Duterte gov’t to blame for worst economic collapse in PH history

The Duterte administration is to blame for the worst economic
collapse in the country’s recorded history. Growth rate falling to -16.5% in the second
quarter from 5.4% in the same period last year is an unprecedented 21.9
percentage point drop.

All the countries in Southeast Asia recorded their first cases of
COVID-19 within weeks of each other around the end of January. Six months
later, the Duterte government’s incompetent response has made us not just the sickest country but also
the weakest economy in the region.

The country’s second quarter performance
is the worst of the major economies of ASEAN: Singapore (-12.6%), Indonesia
(-5.3%), Vietnam (0.4%). Thailand and Malaysia haven’t released their official
estimates yet but these are projected to be around -10% to -13% by analysts.

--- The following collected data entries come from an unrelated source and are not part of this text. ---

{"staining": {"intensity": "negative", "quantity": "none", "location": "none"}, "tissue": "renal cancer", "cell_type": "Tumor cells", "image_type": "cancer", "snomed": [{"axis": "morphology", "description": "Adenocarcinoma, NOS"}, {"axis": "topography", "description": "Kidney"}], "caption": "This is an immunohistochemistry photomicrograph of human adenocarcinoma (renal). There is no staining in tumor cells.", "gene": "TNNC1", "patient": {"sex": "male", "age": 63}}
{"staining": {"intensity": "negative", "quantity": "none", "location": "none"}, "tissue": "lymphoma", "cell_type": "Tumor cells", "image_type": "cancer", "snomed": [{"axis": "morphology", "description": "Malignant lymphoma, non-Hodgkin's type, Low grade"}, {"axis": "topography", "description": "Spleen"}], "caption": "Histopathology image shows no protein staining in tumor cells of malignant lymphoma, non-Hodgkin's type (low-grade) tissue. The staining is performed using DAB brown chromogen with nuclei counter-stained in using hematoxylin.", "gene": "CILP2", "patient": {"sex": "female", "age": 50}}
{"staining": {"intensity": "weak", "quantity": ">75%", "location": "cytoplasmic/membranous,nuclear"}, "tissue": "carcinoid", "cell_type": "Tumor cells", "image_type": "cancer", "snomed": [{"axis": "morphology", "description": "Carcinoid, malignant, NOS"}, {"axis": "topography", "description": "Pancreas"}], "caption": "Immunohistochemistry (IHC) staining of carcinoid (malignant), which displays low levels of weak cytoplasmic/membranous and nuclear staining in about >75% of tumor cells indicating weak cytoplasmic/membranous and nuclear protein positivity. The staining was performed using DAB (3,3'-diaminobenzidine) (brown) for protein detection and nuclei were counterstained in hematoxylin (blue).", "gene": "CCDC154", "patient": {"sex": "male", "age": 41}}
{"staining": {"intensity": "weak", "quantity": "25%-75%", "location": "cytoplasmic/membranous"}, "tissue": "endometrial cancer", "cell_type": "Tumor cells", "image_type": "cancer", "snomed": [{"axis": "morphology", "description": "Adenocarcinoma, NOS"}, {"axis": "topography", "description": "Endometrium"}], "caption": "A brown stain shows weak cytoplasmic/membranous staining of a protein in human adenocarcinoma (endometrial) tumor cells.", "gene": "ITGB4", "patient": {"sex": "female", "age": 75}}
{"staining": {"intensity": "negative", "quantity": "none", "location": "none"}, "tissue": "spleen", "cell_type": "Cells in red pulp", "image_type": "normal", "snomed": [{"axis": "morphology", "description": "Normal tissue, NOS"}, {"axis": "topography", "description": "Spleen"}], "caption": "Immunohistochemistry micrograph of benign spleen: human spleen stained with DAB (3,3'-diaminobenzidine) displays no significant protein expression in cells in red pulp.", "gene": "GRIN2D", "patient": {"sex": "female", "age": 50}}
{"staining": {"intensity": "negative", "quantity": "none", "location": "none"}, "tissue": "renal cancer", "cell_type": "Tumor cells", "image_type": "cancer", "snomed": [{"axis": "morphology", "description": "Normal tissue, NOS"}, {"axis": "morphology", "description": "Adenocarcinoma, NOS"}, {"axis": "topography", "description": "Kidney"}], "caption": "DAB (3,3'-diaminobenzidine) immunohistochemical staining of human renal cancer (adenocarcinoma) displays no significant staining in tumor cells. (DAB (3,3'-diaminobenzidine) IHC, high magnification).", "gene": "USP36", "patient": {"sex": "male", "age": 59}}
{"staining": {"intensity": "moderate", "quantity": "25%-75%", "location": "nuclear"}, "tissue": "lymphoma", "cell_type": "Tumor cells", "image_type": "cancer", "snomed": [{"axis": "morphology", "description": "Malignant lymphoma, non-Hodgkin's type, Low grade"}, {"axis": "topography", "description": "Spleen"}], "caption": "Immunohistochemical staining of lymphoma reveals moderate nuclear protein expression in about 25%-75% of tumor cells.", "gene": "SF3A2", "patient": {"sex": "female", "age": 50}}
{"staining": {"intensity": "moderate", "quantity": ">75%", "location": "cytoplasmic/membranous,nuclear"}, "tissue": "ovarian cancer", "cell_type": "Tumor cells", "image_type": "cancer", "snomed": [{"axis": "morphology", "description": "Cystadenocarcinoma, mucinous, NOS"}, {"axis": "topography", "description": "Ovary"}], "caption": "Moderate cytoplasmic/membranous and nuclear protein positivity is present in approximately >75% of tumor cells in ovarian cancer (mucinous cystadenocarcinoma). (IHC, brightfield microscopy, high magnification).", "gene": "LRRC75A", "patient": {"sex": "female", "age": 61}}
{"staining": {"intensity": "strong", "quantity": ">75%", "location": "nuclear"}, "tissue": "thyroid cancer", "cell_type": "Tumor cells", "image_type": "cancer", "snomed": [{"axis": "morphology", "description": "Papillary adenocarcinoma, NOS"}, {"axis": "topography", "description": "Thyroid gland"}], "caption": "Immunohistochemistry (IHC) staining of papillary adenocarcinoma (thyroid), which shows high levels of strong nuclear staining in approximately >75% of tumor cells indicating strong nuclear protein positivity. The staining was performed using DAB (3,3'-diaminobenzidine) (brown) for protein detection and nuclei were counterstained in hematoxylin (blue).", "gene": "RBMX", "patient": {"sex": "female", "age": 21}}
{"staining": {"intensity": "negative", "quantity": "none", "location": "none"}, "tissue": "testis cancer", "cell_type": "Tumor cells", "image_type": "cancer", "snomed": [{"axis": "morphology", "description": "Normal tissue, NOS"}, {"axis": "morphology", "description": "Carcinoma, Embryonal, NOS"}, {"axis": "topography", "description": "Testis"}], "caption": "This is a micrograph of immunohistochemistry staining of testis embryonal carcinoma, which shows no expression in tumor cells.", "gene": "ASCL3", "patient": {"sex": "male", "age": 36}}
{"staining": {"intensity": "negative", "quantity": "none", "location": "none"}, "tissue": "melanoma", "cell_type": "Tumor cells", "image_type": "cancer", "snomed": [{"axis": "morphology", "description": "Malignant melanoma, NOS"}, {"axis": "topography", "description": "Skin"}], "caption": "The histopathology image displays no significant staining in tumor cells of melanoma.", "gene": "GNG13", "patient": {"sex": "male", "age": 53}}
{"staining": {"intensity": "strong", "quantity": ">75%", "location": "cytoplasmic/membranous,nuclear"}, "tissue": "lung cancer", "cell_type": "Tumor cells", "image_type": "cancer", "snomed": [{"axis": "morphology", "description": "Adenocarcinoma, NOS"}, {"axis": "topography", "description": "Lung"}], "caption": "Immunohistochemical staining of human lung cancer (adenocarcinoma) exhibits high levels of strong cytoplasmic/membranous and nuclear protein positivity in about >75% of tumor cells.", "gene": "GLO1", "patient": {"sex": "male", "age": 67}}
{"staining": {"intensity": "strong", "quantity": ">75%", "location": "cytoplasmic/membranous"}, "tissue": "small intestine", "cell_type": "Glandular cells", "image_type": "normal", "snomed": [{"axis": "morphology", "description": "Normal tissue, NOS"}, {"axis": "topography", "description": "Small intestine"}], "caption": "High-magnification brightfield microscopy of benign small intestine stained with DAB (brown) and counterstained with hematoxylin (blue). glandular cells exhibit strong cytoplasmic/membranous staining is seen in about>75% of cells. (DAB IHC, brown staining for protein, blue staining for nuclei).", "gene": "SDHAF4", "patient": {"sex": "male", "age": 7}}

The pandemic’s impact is much worse than it should be because of
the Duterte administration’s slow, poor and inadequate pandemic response. The
economy will falter as the virus continues to spread. This is aggravated by the Philippines
having the smallest COVID-19 response in the region to
date, as monitored by the International Monetary Fund (IMF).

The indifferent response of the
economic managers to the recently released data showing the deepest recession
in the country’s history is going to make things worse. The government refuses to give any more financial assistance to
poor households. Instead they keep on harping about creditworthiness and their
ever more irrelevant Build, Build, Build infrastructure offensive. The economic
managers repeated today that they have a recovery plan but have yet to share
this publicly.

As it is, the economic managers are
only willing to support a Php140 billion Bayanihan 2 package which is
barely 0.7% of the gross domestic product (GDP). Knowing how stingy this amount
is, they even deceitfully bloat this by claiming Php40 billion in corporate tax
breaks under the proposed Tax Reform for Acceleration and Inclusion (TRAIN) 2
aka Corporate
Recovery and Tax Incentives for Enterprises
(CREATE) Act as a stimulus measure.

Tens of millions of poor Filipinos are suffering and will keep on
suffering from the administration’s criminal neglect. IBON estimates 14 million
unemployed Filipinos in April 2020, including discouraged workers who did not
bother looking for work. Adding the underemployed or those with jobs but not at
work could bring the number of Filipinos that are jobless and with lower
incomes to as much as 27 million.

The Department of Labor and Employment (DOLE) already recently
reported 554,966 overseas Filipino workers seeking
assistance. This will increase as the global recession unfolds further. The
DOLE also continues to report closures and retrenchments even after the easing
of lockdowns in June over two months ago. As it is, over three million workers
in 107,152 companies have already been affected by flexible
work arrangements, possibly lower pay and closures.

At the rate we’re going and with such a tepid government response, it may take the economy two years or more to even just get back to where it was before the pandemic. That was not even a good place to begin with.

The way out from recession is straightforward: contain the virus with rational testing, tracing and isolation of cases instead of desperate lockdowns; support health frontliners and increase hospital capacity; give financial assistance to improve household welfare and boost aggregate demand; and support Filipino MSMEs with cheap credit and enterprise support. IBON initially estimates a Php1.5 trillion recovery and reform package worth 7.7% of GDP is needed.